── Available data

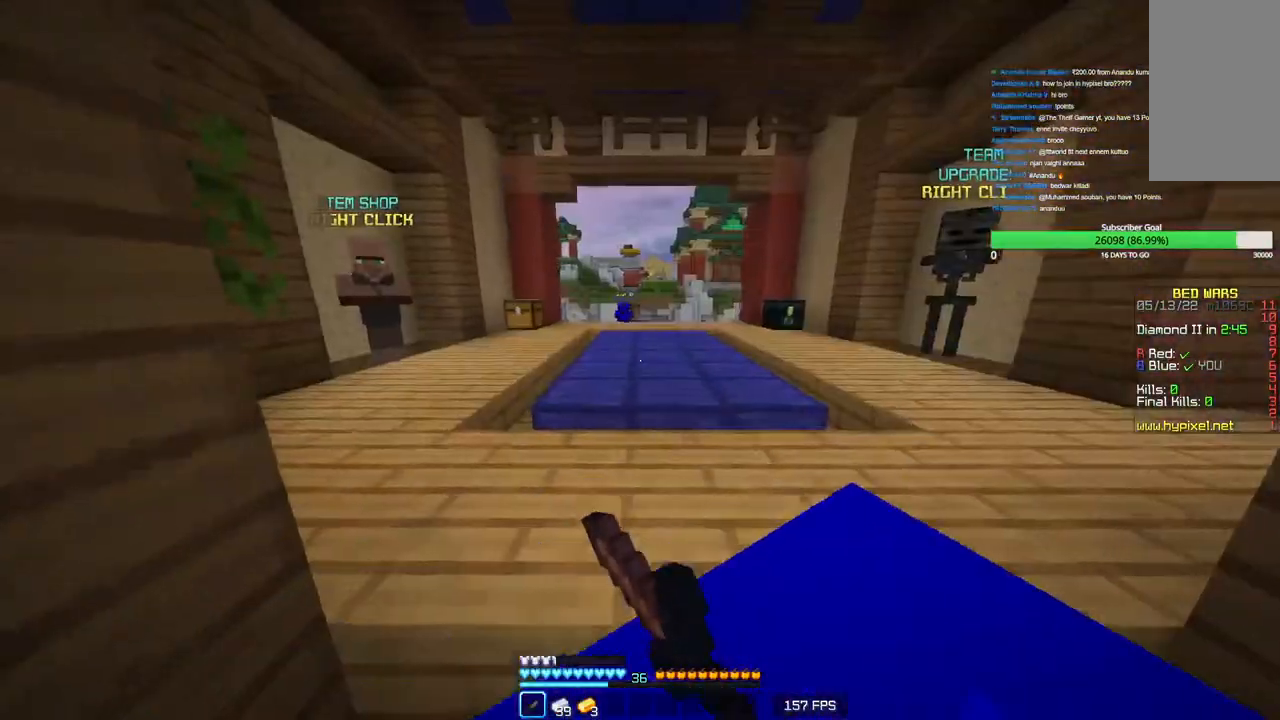
{"keys": [], "mouse": [], "events": [[83, "mouse_left", "up"], [133, "mouse_left", "down"], [150, "d", "down"], [233, "s", "up"], [283, "mouse_left", "up"], [366, "mouse_left", "down"], [416, "d", "up"], [483, "mouse_left", "up"]]}
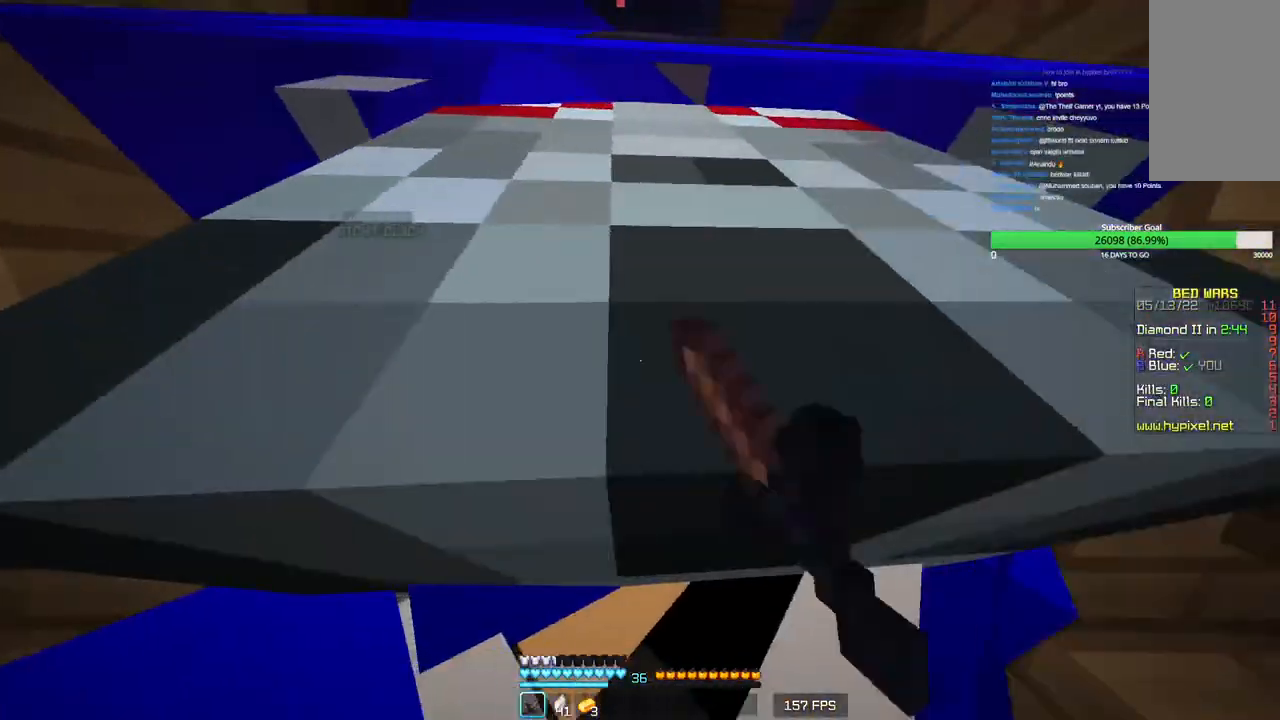
{"keys": ["a", "w"], "mouse": [], "events": [[250, "w", "down"], [466, "a", "down"]]}
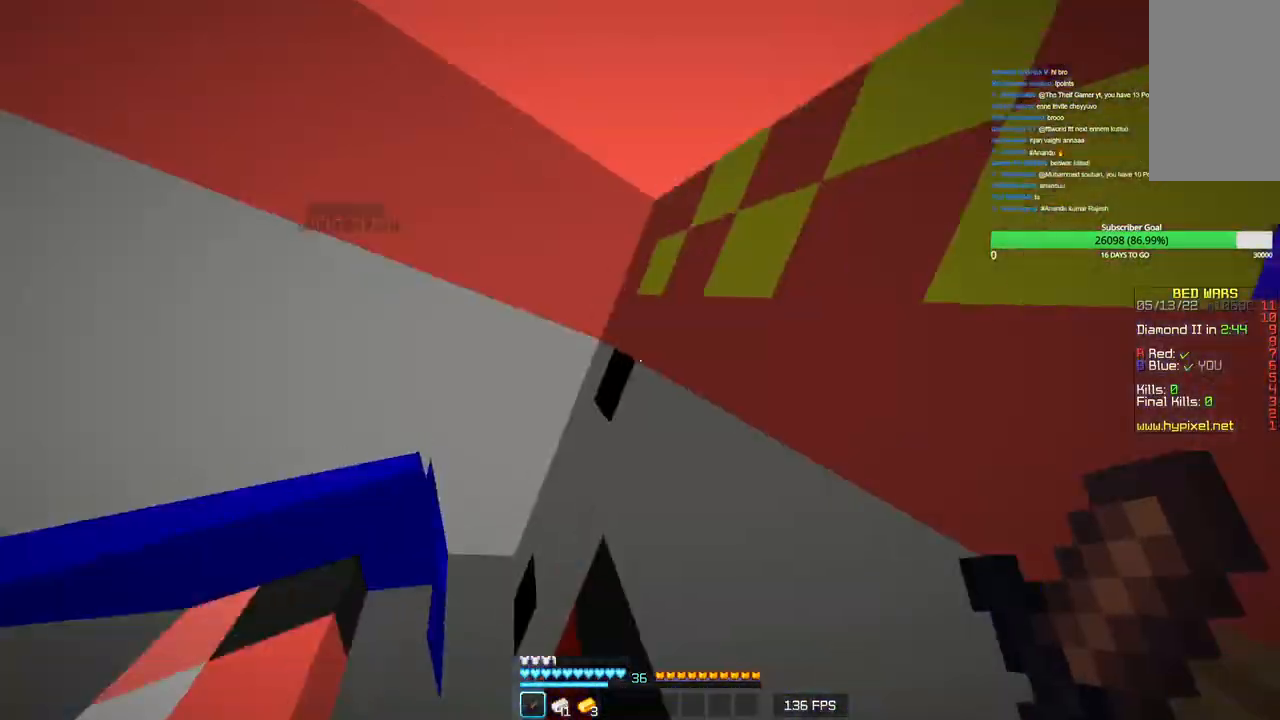
{"keys": [], "mouse": [], "events": [[33, "w", "up"], [66, "mouse_left", "down"], [100, "a", "up"], [166, "s", "down"], [216, "mouse_left", "up"], [283, "mouse_left", "down"], [433, "mouse_left", "up"], [466, "s", "up"]]}
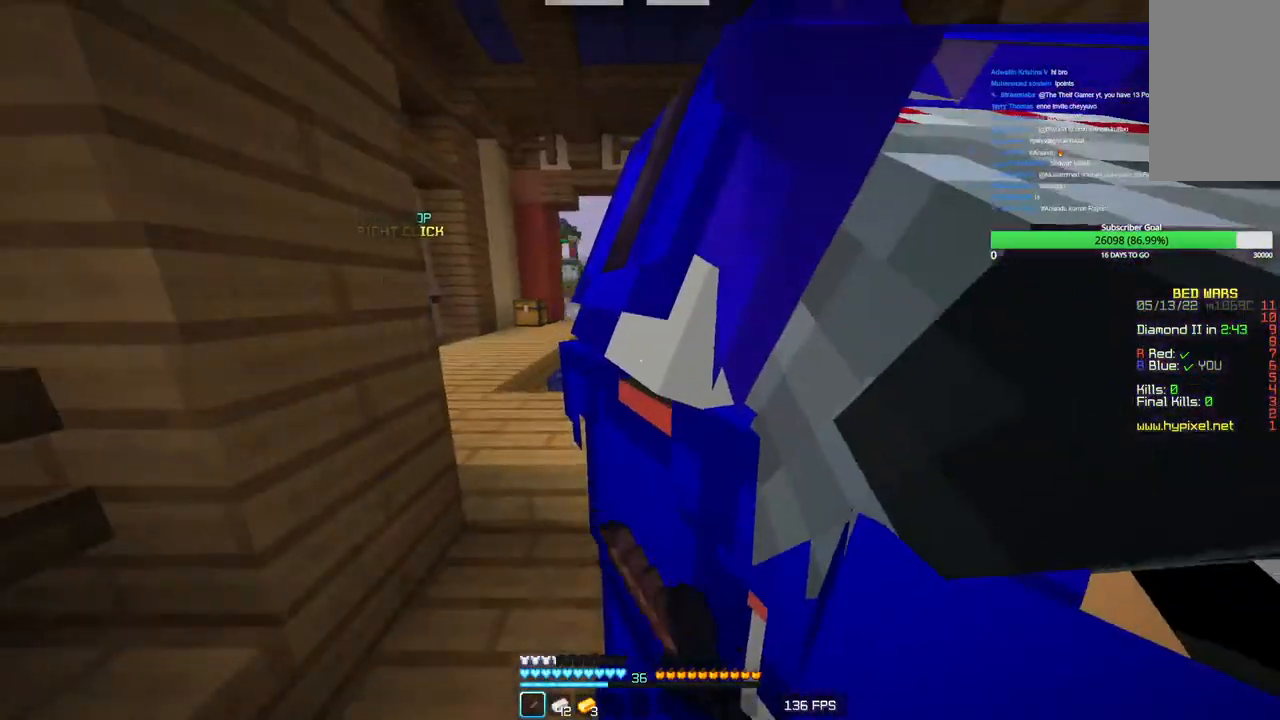
{"keys": ["w"], "mouse": [], "events": [[250, "w", "down"]]}
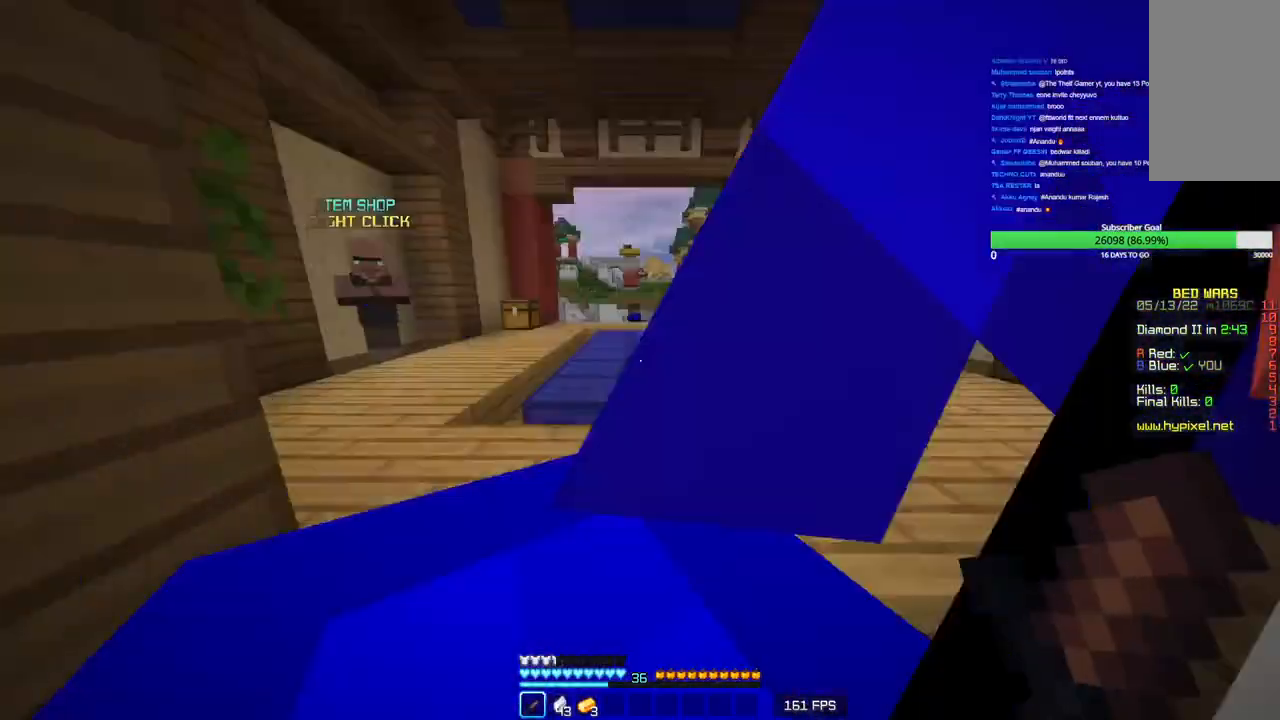
{"keys": ["s"], "mouse": ["left"], "events": [[16, "mouse_left", "down"], [83, "w", "up"], [183, "mouse_left", "up"], [183, "s", "down"], [266, "mouse_left", "down"], [416, "mouse_left", "up"], [500, "mouse_left", "down"]]}
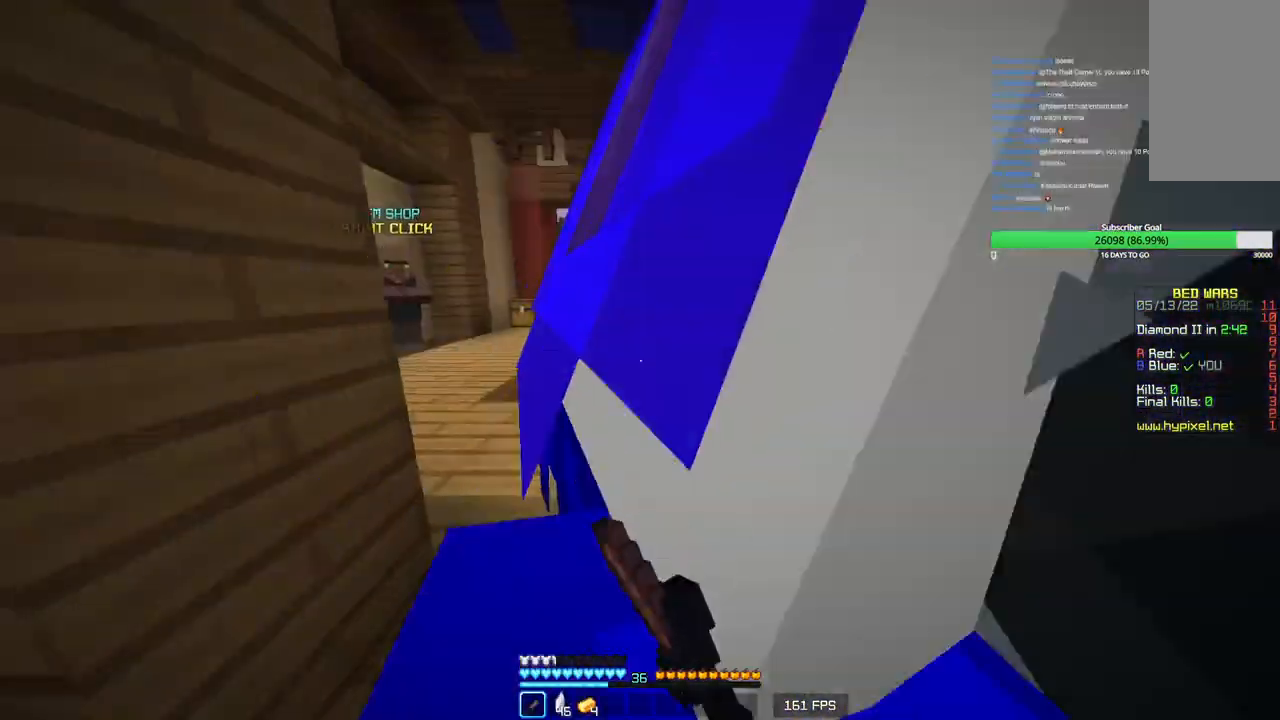
{"keys": ["w"], "mouse": ["left"], "events": [[100, "d", "down"], [133, "mouse_left", "up"], [200, "mouse_left", "down"], [200, "s", "up"], [333, "d", "up"], [400, "w", "down"]]}
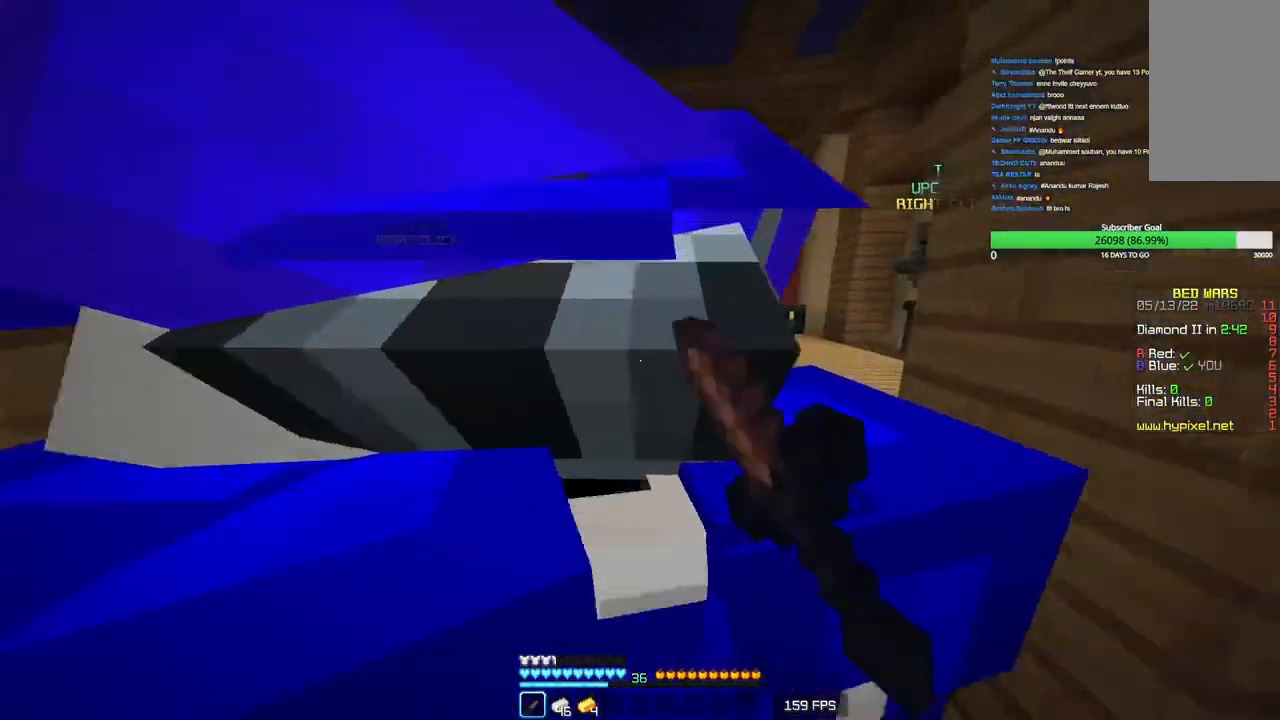
{"keys": ["w"], "mouse": ["left"], "events": [[133, "a", "down"], [200, "mouse_left", "up"], [266, "a", "up"], [266, "mouse_left", "down"], [383, "mouse_left", "up"], [450, "mouse_left", "down"]]}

────

§ What you are asked to do
Please repeat every line from the listing above exactly as it appears. Drop the pictures.

§ Final answer
{"keys": [], "mouse": [], "events": [[83, "mouse_left", "up"], [133, "mouse_left", "down"], [150, "d", "down"], [233, "s", "up"], [283, "mouse_left", "up"], [366, "mouse_left", "down"], [416, "d", "up"], [483, "mouse_left", "up"]]}
{"keys": ["a", "w"], "mouse": [], "events": [[250, "w", "down"], [466, "a", "down"]]}
{"keys": [], "mouse": [], "events": [[33, "w", "up"], [66, "mouse_left", "down"], [100, "a", "up"], [166, "s", "down"], [216, "mouse_left", "up"], [283, "mouse_left", "down"], [433, "mouse_left", "up"], [466, "s", "up"]]}
{"keys": ["w"], "mouse": [], "events": [[250, "w", "down"]]}
{"keys": ["s"], "mouse": ["left"], "events": [[16, "mouse_left", "down"], [83, "w", "up"], [183, "mouse_left", "up"], [183, "s", "down"], [266, "mouse_left", "down"], [416, "mouse_left", "up"], [500, "mouse_left", "down"]]}
{"keys": ["w"], "mouse": ["left"], "events": [[100, "d", "down"], [133, "mouse_left", "up"], [200, "mouse_left", "down"], [200, "s", "up"], [333, "d", "up"], [400, "w", "down"]]}
{"keys": ["w"], "mouse": ["left"], "events": [[133, "a", "down"], [200, "mouse_left", "up"], [266, "a", "up"], [266, "mouse_left", "down"], [383, "mouse_left", "up"], [450, "mouse_left", "down"]]}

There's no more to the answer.